Robinson, a rising ninth grader at Cambridge Springs Junior-Senior High, chose the camp option that allowed her to select three areas of interest and spend a day in each of the related Crawford Tech shoprooms. When The Meadville Tribune caught up with her Wednesday afternoon, she was midway through one of the more relaxing moments of the active schedule: leaning back in a salon chair as instructor Andrew Locke performed a scalp treatment on her.

"We get to learn new things," Robinson said, explaining what made the camp experience so nice.

Cosmetology, for instance, was not something she was all that interested in prior to her day-long tour of the Crawford Tech cosmetology shop.

"I am now," said Robinson, turning away from the mirror before her.

In addition to offering kids a chance to not just imagine but to actually see themselves in specific occupations, Career Camp acts as a recruiting tool for Crawford Tech.

"We're having a lot of fun," said Locke, the instructor, from behind the chair holding Robinson "We're showing them some of the things we do in here."

It's hard to imagine a better advertisement for either the school or the camp than Locke. A 2021 Crawford Tech graduate, Locke had first come through the cosmetology shop when he was in Career Camp.

By the time he was a senior last year, he was competing in and winning a national competition for career and technical school students. Now, he's marking his second year as a stylist at the Cutting Edge salon in downtown Meadville and filling in for his former teacher, who is in Atlanta with another Crawford Tech cosmetology student competing for national honors.

But it's not just the school's cosmetologists being recruited through Career Camp. Down a flight of stairs and around a few corners, Crawford Tech instructor Jim Hillwig was leading a group of students through the creation of metal name tags to introduce the basics of precision machining. During his 25 years at the school, Hillwig has taught at nearly every Career Camp and he has seen students from nearly all of the summer programs turn up again and again in his classroom during high school.

"This is probably the greatest recruitment tool that we've ever had," Hillwig said. "The first couple of years, you're like, 'yeah, right,' but when you start to see the kids come — and they come, and they come — you say, 'yeah, this really is a good thing.'"

Nearby, 13-year-old Riley Shaw and a group of his fellow campers in the pre-engineering camp option were checking out Shaw's metal name tag, which was further along than the others. In the drafting shop the previous day, the group had helped produce plastic name tags with their names engraved by laser in fancy script. Now, the campers were able to choose any phrase they liked — not necessarily their names — for the metal tags.
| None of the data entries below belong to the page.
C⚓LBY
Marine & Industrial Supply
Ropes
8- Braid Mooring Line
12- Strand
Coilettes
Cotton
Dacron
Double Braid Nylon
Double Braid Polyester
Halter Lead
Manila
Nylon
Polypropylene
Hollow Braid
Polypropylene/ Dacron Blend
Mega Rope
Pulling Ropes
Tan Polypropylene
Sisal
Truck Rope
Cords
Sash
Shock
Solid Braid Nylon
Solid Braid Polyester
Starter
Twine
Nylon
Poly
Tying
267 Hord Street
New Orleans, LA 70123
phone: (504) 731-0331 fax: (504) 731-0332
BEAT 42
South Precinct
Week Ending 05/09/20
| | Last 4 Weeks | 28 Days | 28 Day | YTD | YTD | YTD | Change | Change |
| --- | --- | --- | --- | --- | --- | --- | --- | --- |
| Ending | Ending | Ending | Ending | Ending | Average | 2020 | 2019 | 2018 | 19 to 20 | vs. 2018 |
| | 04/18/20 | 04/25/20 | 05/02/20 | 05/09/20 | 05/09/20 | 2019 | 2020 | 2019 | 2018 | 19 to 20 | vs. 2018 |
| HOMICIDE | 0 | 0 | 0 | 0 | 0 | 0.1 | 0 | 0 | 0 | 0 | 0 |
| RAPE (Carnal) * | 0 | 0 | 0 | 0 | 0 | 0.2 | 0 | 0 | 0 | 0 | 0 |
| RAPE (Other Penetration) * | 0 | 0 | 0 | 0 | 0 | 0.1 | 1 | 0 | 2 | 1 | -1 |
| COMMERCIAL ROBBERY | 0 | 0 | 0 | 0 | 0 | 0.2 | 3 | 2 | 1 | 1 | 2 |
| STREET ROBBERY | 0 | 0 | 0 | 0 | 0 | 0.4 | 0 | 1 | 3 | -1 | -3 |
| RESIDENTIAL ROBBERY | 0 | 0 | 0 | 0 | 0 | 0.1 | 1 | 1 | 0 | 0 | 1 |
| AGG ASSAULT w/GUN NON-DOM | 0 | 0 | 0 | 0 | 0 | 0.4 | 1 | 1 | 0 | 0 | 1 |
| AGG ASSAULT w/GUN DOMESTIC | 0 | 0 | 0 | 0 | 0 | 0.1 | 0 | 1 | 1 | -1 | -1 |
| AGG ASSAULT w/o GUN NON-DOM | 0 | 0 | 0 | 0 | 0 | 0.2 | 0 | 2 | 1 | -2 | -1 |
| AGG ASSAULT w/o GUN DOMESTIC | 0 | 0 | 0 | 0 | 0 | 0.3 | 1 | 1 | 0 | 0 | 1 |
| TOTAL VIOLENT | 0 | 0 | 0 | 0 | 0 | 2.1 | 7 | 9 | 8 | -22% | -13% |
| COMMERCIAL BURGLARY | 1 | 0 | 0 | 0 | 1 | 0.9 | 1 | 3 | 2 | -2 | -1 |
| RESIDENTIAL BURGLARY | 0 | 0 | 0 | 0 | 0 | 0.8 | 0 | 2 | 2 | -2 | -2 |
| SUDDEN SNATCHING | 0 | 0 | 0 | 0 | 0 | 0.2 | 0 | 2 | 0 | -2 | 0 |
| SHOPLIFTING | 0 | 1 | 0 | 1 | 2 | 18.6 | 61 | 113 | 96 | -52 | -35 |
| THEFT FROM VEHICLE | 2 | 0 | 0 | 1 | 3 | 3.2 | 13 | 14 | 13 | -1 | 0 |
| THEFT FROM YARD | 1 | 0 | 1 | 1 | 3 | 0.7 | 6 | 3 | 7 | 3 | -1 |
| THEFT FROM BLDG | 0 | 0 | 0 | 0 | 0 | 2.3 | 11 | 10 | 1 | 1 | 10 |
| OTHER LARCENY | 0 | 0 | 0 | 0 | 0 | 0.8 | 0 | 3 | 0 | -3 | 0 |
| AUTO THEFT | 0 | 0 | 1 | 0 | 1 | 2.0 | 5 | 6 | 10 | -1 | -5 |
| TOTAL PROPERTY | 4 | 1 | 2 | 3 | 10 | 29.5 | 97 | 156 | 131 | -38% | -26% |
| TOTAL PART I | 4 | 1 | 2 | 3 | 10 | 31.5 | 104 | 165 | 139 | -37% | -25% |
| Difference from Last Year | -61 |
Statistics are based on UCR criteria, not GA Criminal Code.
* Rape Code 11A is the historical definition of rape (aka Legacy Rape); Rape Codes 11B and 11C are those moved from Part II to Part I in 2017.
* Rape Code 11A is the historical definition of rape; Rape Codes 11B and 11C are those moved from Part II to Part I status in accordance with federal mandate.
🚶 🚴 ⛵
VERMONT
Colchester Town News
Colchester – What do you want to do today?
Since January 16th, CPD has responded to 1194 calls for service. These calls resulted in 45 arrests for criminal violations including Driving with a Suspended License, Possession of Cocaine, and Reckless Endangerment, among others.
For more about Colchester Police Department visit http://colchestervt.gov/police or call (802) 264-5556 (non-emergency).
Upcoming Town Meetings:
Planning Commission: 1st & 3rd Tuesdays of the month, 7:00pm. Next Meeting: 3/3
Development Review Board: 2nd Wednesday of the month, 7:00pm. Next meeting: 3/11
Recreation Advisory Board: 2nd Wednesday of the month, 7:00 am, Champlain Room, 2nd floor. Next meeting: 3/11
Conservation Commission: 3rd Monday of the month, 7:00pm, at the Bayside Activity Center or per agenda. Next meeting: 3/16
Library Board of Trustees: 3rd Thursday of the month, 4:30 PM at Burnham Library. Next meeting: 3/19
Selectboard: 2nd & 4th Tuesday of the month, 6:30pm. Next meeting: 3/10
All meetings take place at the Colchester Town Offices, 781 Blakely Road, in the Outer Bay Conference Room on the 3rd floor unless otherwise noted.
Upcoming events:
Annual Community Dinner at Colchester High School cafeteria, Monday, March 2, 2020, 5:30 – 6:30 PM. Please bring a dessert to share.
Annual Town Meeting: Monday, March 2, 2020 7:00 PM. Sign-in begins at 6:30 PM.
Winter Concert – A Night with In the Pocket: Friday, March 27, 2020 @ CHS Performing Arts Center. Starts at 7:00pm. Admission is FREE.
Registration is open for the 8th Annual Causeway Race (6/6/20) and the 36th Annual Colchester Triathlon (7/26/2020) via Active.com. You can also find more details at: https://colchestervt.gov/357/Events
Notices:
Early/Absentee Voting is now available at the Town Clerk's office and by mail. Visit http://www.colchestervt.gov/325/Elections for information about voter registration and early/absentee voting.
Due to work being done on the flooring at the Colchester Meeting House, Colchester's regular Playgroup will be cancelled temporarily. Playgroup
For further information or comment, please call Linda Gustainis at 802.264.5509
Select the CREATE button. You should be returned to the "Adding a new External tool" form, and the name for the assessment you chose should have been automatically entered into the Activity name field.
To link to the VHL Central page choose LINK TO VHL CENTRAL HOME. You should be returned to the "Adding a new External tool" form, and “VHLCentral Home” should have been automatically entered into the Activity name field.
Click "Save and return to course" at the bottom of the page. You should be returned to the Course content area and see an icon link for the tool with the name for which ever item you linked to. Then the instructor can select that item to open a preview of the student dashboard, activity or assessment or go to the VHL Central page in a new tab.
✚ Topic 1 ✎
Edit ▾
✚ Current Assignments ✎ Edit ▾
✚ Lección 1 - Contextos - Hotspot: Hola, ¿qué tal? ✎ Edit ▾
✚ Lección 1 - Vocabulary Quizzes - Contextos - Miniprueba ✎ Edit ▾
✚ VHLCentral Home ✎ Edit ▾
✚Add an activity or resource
On Shaw's was the phrase "Star Wars." His interest in a series known for its prominent usage of "droids" and his participation in the pre-engineering camp were no coincidences. The rising eighth grade at Meadville Area Middle School already has a good idea of what he wants to do with his life — one that he developed after hearing about it from his father.

"I want to be a robotic engineer," Shaw explained. "I've had a passion for it for a long time."

Whether students enter Career Camp with a specific passion, like Shaw, or to experiment with diverse fields, like Robinson, they get a solid dose of real-world experience, according to Eileen Mullen, who organizes the camp each year.

Mullen, wearing a T-shirt emblazoned with the new Crawford Tech logo, stood in front of a white board in the school's cafeteria and explained that the camp covers both the soft skills that employers value and the hard skills that often prove most enticing to students.

In addition to the camp's cellphone policy — they can be used during lunch but shouldn't be visible any other time — the board reminded students of the importance of communication, respect and safety and offered a five-step list of the keys to soft skill success: show up, the list read, every day, on time, sober and drug-free with a positive attitude.

"The hard skills, I think get you the job," Mullen said, "but it's the soft skills that keep the job."